(Data in this exercise begins)

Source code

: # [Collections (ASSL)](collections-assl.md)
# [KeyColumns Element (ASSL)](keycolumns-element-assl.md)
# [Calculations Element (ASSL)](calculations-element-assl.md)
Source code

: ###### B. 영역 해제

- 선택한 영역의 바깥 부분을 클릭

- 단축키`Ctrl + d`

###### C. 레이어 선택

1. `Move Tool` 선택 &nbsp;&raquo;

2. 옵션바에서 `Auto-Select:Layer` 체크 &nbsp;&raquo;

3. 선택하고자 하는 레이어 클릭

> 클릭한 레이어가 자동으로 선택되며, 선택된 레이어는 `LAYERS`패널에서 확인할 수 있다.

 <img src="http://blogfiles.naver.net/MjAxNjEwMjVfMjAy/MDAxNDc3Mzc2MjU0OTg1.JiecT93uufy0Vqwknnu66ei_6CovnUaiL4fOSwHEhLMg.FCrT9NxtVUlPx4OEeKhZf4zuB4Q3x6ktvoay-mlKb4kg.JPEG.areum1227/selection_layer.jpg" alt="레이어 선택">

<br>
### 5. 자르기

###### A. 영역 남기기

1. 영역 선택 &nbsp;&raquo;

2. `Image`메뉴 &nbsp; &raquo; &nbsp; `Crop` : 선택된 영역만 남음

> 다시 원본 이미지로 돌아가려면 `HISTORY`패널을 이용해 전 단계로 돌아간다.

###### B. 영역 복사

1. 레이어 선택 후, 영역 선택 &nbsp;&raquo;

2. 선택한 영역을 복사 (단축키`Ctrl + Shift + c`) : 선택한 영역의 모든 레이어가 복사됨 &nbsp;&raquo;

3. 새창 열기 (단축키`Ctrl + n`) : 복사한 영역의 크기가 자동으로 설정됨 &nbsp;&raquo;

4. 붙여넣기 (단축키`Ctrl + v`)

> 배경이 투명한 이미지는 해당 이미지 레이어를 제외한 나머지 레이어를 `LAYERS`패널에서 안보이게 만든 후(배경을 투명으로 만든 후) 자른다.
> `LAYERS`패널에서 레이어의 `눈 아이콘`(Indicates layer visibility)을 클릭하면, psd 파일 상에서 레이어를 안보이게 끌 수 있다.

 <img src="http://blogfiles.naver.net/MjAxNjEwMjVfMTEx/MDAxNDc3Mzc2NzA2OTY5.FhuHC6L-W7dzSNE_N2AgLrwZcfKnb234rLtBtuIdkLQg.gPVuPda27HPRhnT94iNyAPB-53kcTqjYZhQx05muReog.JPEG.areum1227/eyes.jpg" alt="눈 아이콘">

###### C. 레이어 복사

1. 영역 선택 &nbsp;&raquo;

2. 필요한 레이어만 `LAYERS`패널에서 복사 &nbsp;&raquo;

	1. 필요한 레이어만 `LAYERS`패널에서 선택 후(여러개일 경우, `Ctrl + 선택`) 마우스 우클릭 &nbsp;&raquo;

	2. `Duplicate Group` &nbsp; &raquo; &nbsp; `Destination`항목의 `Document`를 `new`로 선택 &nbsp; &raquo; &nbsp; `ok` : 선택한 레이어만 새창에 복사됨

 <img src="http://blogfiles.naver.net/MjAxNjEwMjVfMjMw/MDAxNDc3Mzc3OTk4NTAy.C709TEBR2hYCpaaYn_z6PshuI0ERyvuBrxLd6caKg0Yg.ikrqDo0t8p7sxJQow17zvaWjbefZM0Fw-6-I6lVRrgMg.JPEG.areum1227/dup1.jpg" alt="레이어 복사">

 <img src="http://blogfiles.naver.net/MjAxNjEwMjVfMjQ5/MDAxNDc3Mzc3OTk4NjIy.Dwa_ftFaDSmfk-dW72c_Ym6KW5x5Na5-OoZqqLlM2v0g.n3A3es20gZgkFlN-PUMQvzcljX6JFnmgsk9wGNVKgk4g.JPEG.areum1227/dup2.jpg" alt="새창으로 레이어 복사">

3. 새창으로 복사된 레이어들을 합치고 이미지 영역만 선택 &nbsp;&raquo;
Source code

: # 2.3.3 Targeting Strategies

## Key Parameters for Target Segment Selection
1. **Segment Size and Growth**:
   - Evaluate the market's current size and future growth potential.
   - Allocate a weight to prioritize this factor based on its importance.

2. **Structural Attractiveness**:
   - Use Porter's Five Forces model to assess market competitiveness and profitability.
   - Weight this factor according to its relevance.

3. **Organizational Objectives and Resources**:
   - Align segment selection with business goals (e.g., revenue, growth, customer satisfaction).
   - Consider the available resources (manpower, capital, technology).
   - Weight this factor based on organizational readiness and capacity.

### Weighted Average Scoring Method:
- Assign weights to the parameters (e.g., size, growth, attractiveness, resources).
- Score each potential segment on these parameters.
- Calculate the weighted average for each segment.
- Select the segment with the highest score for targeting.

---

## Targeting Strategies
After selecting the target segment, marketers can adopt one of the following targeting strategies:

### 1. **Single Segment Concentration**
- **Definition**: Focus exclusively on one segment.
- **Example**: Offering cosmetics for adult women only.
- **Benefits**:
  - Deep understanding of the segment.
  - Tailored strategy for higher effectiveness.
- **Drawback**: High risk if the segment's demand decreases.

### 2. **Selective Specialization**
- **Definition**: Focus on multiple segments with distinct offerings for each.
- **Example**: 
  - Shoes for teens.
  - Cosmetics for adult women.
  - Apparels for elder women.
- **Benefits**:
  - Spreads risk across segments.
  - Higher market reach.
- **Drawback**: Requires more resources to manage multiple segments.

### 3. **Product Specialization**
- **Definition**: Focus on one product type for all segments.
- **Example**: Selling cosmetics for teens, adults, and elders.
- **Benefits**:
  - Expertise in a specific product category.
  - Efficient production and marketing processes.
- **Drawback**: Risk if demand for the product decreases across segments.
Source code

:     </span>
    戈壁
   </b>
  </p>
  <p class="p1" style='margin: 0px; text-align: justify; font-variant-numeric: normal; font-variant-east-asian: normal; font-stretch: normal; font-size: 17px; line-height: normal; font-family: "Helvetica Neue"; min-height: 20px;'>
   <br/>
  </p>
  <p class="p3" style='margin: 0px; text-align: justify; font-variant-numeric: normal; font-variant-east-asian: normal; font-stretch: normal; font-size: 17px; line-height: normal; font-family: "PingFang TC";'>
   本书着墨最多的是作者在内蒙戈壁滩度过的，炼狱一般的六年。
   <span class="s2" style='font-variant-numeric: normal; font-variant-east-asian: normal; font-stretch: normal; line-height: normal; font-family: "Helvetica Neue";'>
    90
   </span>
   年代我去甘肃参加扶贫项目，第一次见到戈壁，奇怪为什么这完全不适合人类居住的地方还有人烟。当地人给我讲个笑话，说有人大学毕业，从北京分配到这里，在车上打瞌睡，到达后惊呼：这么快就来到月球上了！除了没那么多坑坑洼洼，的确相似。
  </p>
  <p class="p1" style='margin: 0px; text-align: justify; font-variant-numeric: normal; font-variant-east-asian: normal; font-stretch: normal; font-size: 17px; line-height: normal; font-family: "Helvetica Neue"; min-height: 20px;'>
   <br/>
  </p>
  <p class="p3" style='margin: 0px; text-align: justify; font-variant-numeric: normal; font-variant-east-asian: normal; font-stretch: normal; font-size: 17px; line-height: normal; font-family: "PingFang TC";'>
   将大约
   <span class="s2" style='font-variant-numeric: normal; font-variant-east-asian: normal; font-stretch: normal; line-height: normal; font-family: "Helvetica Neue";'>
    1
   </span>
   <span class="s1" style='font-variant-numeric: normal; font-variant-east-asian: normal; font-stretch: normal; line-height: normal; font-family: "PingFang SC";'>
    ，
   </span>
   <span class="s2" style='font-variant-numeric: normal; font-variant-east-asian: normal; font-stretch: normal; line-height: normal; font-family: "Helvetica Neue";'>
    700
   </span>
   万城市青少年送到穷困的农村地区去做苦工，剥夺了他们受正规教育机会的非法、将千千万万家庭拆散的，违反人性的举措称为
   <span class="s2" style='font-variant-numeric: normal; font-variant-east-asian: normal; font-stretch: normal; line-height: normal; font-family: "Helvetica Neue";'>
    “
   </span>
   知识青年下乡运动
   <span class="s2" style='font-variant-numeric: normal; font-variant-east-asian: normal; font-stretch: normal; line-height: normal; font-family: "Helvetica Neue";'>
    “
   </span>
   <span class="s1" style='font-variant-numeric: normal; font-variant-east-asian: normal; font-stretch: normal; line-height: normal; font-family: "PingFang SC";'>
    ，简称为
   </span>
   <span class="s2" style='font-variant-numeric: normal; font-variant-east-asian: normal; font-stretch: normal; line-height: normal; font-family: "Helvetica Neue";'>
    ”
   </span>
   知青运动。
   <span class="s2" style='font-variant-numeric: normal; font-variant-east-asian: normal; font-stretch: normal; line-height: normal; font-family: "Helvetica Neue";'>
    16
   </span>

(Data in this exercise ends)

Exercise requirements
Copy out each line of the entries that holds "새창으로".

Result of the exercise
 <img src="http://blogfiles.naver.net/MjAxNjEwMjVfMjQ5/MDAxNDc3Mzc3OTk4NjIy.Dwa_ftFaDSmfk-dW72c_Ym6KW5x5Na5-OoZqqLlM2v0g.n3A3es20gZgkFlN-PUMQvzcljX6JFnmgsk9wGNVKgk4g.JPEG.areum1227/dup2.jpg" alt="새창으로 레이어 복사">
3. 새창으로 복사된 레이어들을 합치고 이미지 영역만 선택 &nbsp;&raquo;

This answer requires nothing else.